## AIM OF THE TASK
Restate all the data word for word and omit the pictures.

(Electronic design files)
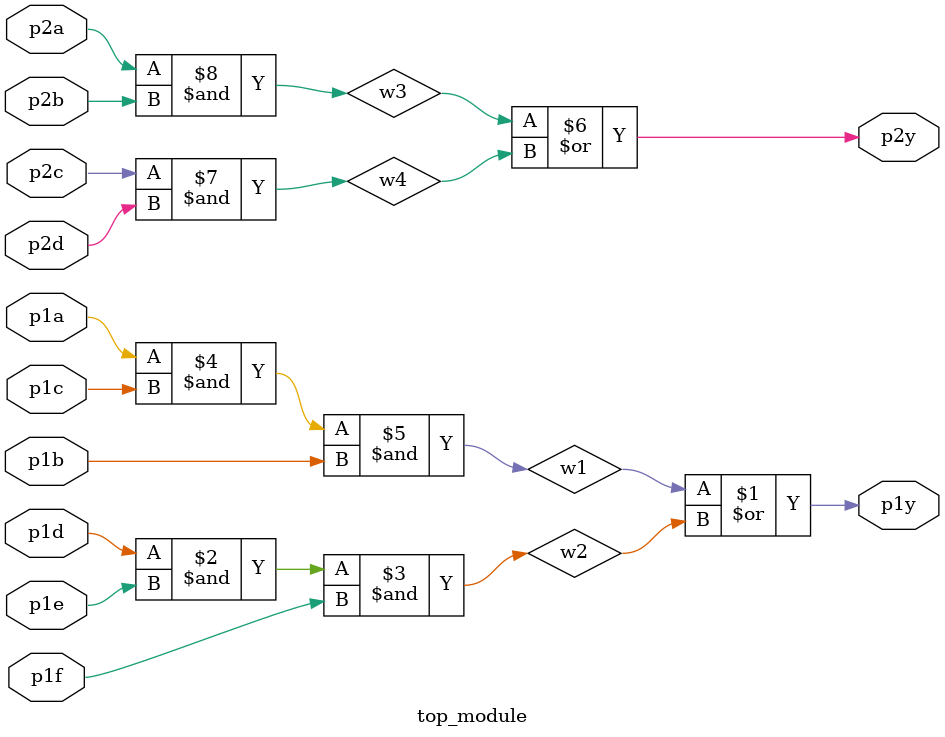
<source format=v>
module top_module ( 
    input p1a, p1b, p1c, p1d, p1e, p1f,
    output p1y,
    input p2a, p2b, p2c, p2d,
    output p2y );
    wire w1,w2,w3,w4;
    
    assign p1y = w1 | w2;
    assign {w1,w2} = { p1a & p1c & p1b , p1d & p1e & p1f};
    assign p2y = w3 | w4;
    assign {w3,w4} = { p2a & p2b , p2c & p2d};
    


endmodule

</source>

## THE COMPLETED TASK
<source format=v>
module top_module ( 
    input p1a, p1b, p1c, p1d, p1e, p1f,
    output p1y,
    input p2a, p2b, p2c, p2d,
    output p2y );
    wire w1,w2,w3,w4;
    
    assign p1y = w1 | w2;
    assign {w1,w2} = { p1a & p1c & p1b , p1d & p1e & p1f};
    assign p2y = w3 | w4;
    assign {w3,w4} = { p2a & p2b , p2c & p2d};
    


endmodule

</source>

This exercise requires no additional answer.